Iraq Expert: Erbil Best Anchor for Kurdish Ambitions of Autonomy – Michael Knights at the Washington Institute.

By Zuber Hewrami – 19-11-2013 – RUDAW – WASHINGTON DC – The Kurdistan Region in northern Iraq is a “managed democracy,” and the best option for other Kurds to band around and form their own self-rule regions, according to Michael Knights, a fellow at the Washington Institute.

“The Kurdistan Region within broader Kurdistan might not end up being the biggest element of pan-Kurdish nation or people out there, but it’s the most advanced project for Kurds to band together and form their own self-governing and semi-autonomous regions,” Knights told a Policy Forum luncheon in the US capital last week, where experts discussed the situation of Kurds in the Middle East, particularly the Kurdistan Region. At the forum titled The Kurdish Crescent: New Trends in Syria, Turkey, Iraq, and Iran, Knights said that Kurdish parties in the Kurdistan Region are aware of their civil war of the 1990s and therefore try to maintain the stability they have today.
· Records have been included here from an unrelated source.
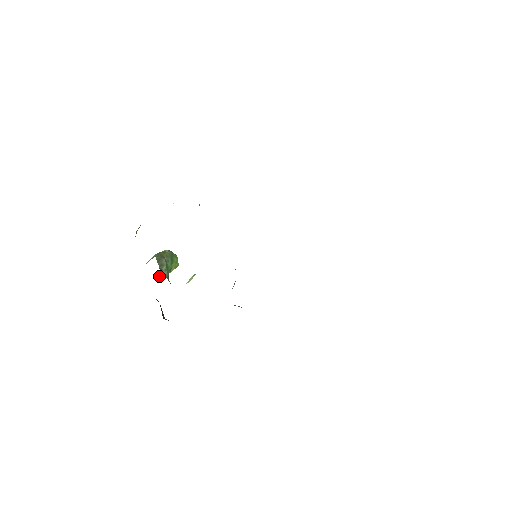
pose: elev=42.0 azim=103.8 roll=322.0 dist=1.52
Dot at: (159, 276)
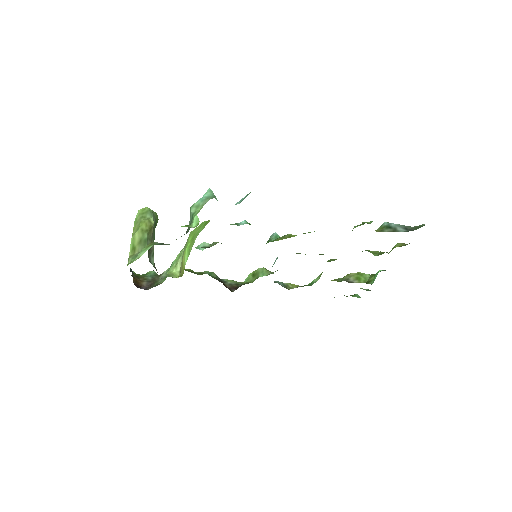
Dot at: occluded
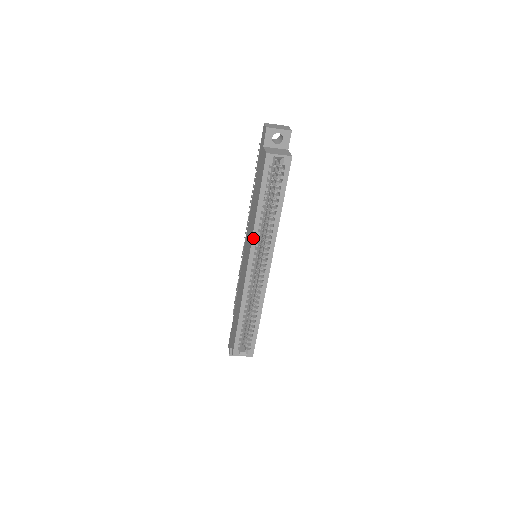
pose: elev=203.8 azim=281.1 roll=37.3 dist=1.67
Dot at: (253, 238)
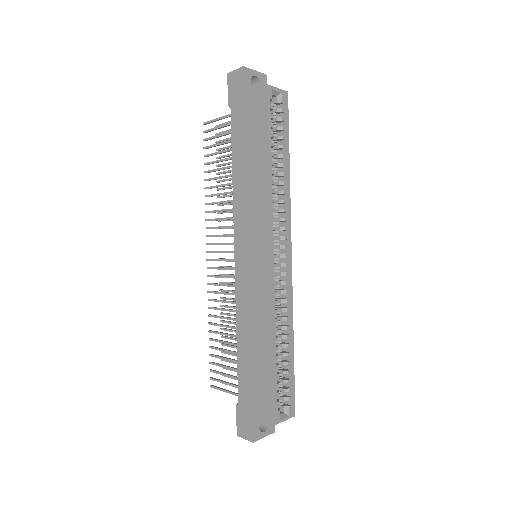
Dot at: (269, 209)
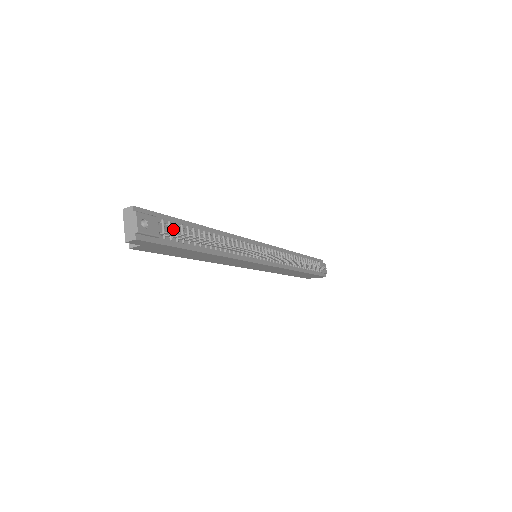
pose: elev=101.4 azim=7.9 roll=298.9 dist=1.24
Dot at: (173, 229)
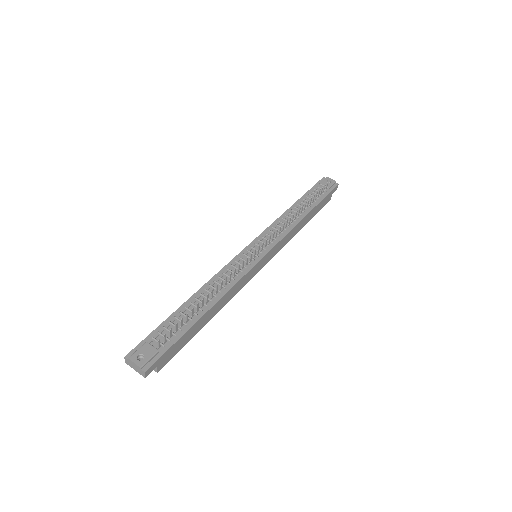
Dot at: (166, 332)
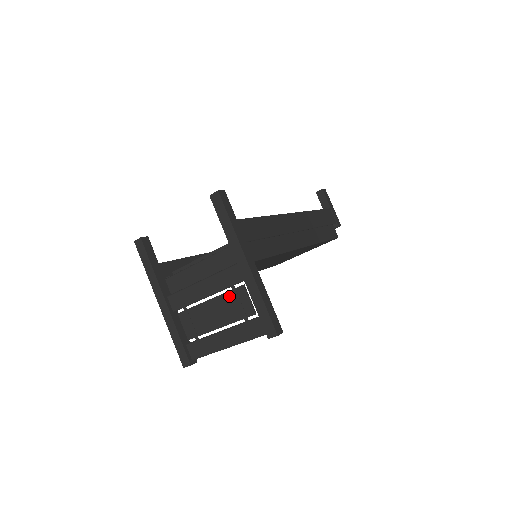
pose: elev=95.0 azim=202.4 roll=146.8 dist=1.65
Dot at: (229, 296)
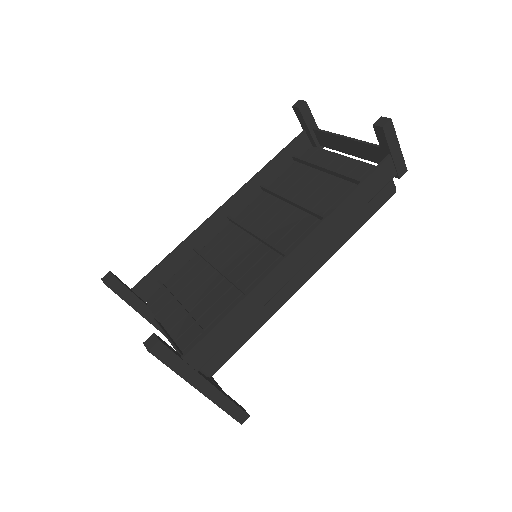
Dot at: occluded
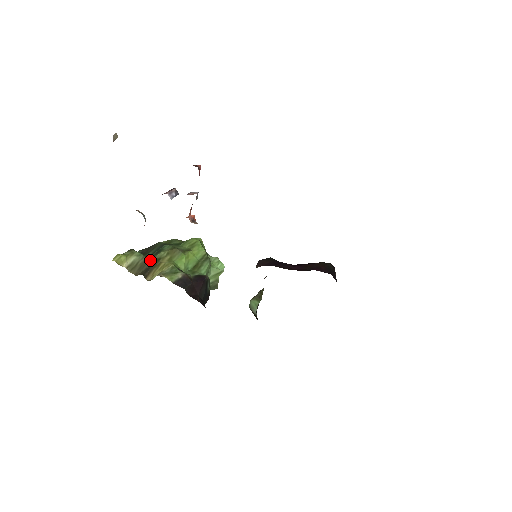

Knights, who has worked in Iraq as advisor to local government officials, security forces, and foreign investors, said: “There is a conservative tendency in KRG (Kurdistan Regional Government) in protecting individual powerbases, ensuring basic stability is maintained. KRG is adept in managing (the) democratic process and preventing it moving in directions too fast or too dangerously destabilizing.”

He said that the move by the Kurdish parliament in June to extend the presidency of Massoud Barzani for another two years might have helped avert a political crisis.

“The process might not be democratic or constitutional, but it stretches out the political reform process, putting off many tough issues for a future day and creates political space and tries to move the reform at a slower pace,” he said.

Knights predicted that Baghdad and Erbil, which as late as a year ago were facing a possible military confrontation, will have a common threat to face in the future from and that is organizations such as al-Qaeda. “The two not only have to face a resurgence of an organization that carries out coordinated attacks from Beirut to Diyala but they even have to cooperate with each other,” he said.

Iraqi Prime Minister Nuri Maliki’s recent visit to Washington underscored the threat, Knights added. Knights, who has just returned from a visit to the Kurdistan Region and the volatile disputed territories of Diyala and Mosul, spoke about the attack by al-Qaida-affiliated groups in Erbil in September.

“Considering the proximity of Kurds from areas like Kirkuk, Mosul and Diyala it’s pretty a miraculous record they got, one that any major city or country in the world will be very proud of.”

There were concerns that the attack on Erbil’s security headquarters — a rare incident in the autonomous Kurdistan Region — might deter foreign investors. But in Knights’ view, investors and local authorities alike acted properly in the aftermath of the attack. “Everyone reacted pretty well to the attack, and Kurds reacted appropriately and strongly,” Knights told the forum. “The investor community reacted appropriately, demonstrating a lot of confidence in the KRG and as a result the attack blew over.”

Knights stated that the Kurdish government is doing a good job managing domestic politics, border issues with Iraq and counterterrorism. But he added that the KRG, “At some point needs to achieve some form of political reform to reduce the level of tension building up within the society.”

On Kurdistan’s economy, Knights said that the 17 percent of the budget that Erbil gets from Baghdad is “the lifeblood of the KRG. Without that money KRG simply stops working.”

He believes that even if the Kurdistan Region produces half a million to a million barrels of oil per day it would not be able to match what it gets from the central government, given that Iraq is also increasing its oil exports and subsequently adding up its budget. But Knights added that the next two years are significant for the KRG as it starts to export its own oil via Turkey, noting that all parties seem to be on the same page over the issue.“Baghdad has stepped out of the way, Ankara is supportive, and the less Baghdad threatens the more comfortable Ankara is; the more comfortable Baghdad is the less inclined the US is to invest capital, trying to change the situation,” he said.